Story by: Christopher Brinckerhoff
April 24, 2009 – A leader of a top parent advocacy group said a long-awaited report released by the Chicago Public Schools last week is missing critical information on how school closings affect students, which was to be the main emphasis of the review.
Julie Woestehoff, director of Parents United for Responsible Education, had been lobbying for the release of the Closed Schools Impact Study – mandated by CPS policy – for several months. After a number of inquiries by Woestehoff and the press, the report was released last week.
Woestehoff wrote on her blog on April 16 that the report did not focus on the impact of school closings on students as required by CPS policy.
“We thought the point of this report was to monitor any harm that might come to individual students as a result of school closings,” Woestehoff wrote.
She said some of the questions left unanswered by the report include the number of students who dropped out instead of attending a new school and the number of students who lost academic ground after moving to new schools.
In his letter to Woestehoff, CPS CEO Ron Huberman wrote, “I have been advised that CPS staff did not prepare a similar report for schools that closed at the end of the 2006-2007 school year. At the end of the current school year, CPS staff will be preparing a report on schools that closed in 2008. I have directed that the analysis also include any schools that closed in 2007.”

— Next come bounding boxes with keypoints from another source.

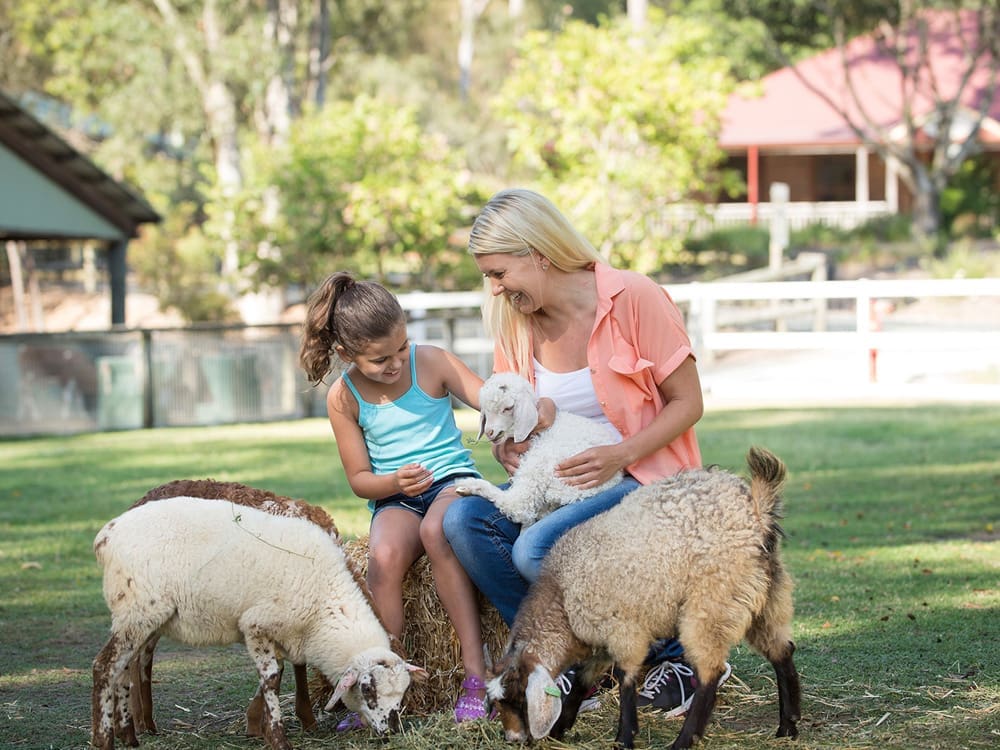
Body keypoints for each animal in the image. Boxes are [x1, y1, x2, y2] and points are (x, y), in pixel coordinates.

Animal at [488, 450, 800, 748]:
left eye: (517, 699)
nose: (512, 739)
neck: (562, 591)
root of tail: (756, 510)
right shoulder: (602, 641)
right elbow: (582, 680)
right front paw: (560, 728)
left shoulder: (624, 629)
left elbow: (626, 679)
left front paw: (624, 737)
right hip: (764, 597)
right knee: (782, 651)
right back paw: (788, 726)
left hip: (712, 602)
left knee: (710, 671)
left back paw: (684, 741)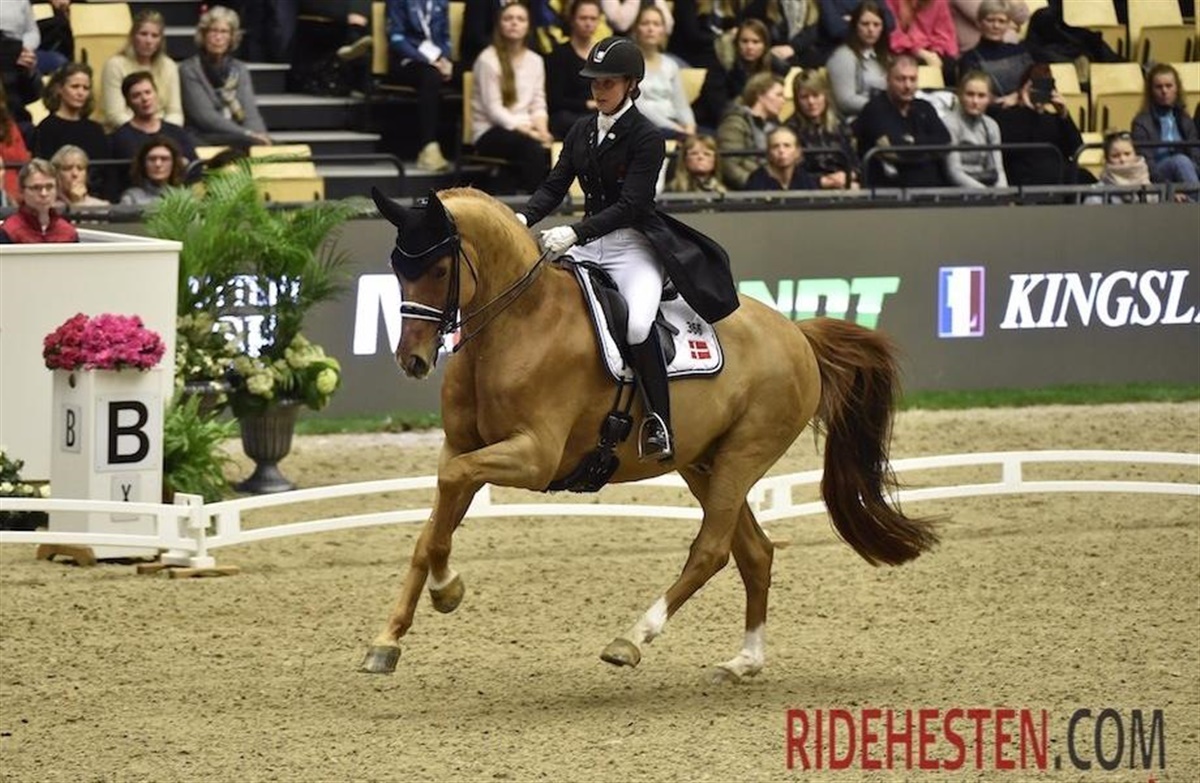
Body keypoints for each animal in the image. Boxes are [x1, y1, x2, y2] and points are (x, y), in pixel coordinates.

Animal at [361, 187, 938, 679]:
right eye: (396, 267)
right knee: (754, 552)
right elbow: (432, 528)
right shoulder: (462, 447)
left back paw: (632, 639)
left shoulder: (535, 456)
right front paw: (391, 638)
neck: (518, 324)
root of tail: (797, 333)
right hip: (703, 462)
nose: (412, 360)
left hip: (743, 456)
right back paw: (744, 661)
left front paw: (446, 590)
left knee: (712, 550)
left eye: (439, 268)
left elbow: (453, 490)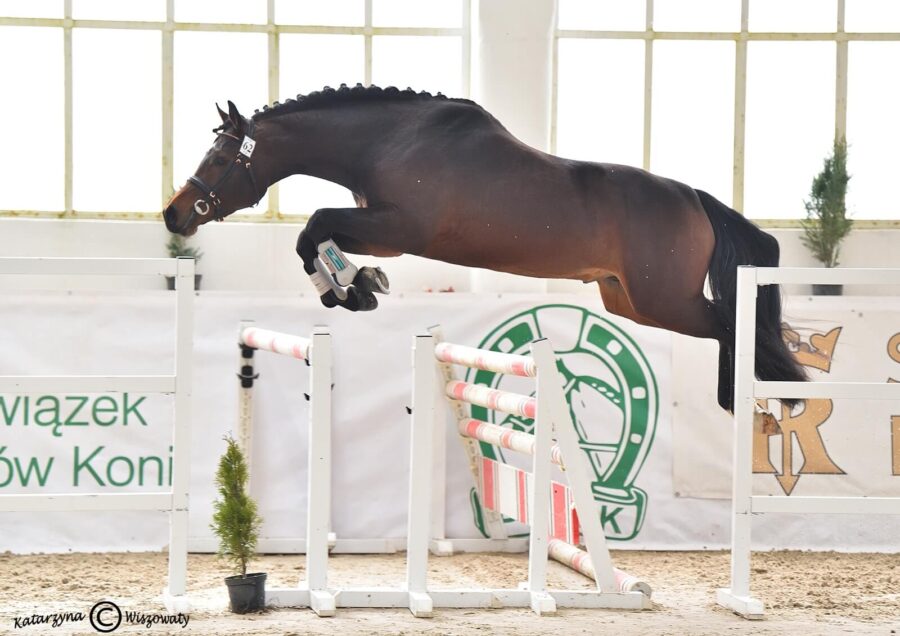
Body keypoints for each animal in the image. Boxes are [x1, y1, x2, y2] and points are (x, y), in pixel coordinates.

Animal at [165, 84, 804, 410]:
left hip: (664, 300)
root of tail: (695, 198)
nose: (174, 212)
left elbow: (313, 227)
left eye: (219, 158)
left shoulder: (401, 227)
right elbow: (319, 235)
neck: (388, 139)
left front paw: (350, 291)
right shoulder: (383, 232)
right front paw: (357, 286)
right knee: (726, 324)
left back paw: (747, 399)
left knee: (731, 323)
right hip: (626, 300)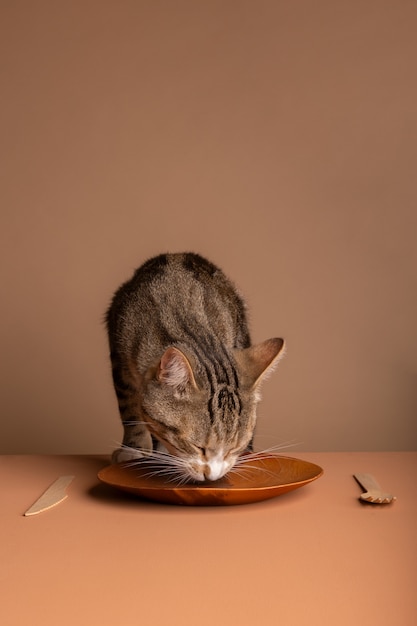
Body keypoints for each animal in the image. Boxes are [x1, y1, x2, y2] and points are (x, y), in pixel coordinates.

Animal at [105, 251, 284, 480]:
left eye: (234, 448)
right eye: (197, 447)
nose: (213, 476)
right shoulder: (120, 358)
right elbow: (130, 410)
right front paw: (134, 450)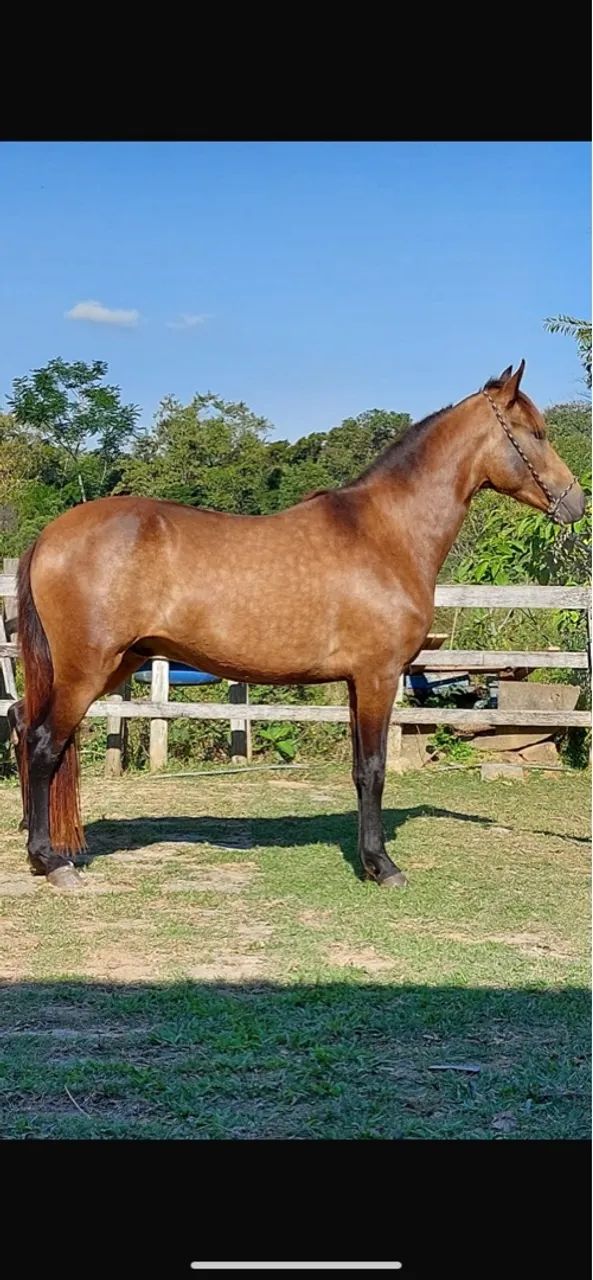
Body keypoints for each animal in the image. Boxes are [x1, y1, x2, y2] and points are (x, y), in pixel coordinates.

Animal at [8, 360, 585, 891]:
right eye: (536, 433)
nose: (575, 501)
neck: (386, 532)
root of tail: (50, 536)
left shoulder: (356, 683)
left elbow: (359, 769)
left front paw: (369, 859)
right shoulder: (378, 677)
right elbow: (374, 769)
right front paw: (382, 866)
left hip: (113, 664)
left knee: (23, 724)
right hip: (87, 670)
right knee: (42, 743)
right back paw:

When asked about the recent reports two weeks ago CPS spokesman Malon Edwards said, “At this point they still are conducting the study, and hopefully sometime this year it will be released. They’re not quite sure exactly when. They don’t know exactly when it’s going to be done because remember they’re looking at a lot of data.”
The Chicago Teachers Union has also been critical of the way CPS has handled school closings, phase-outs, consolidations and turnarounds. They questioned the motives behind the choices of schools to close.
CTU president Marilyn Stewart said in a recent interview her organization has looked at research on school closings and concluded some schools CPS has closed were not underperforming.
“And the schools that they’re opening were not doing statistically significant better than the schools that they’re closing,” Stewart said. “In fact some schools are doing better. If there are other schools that are underperforming, why would you close schools that are not underperforming? Location, location, location.”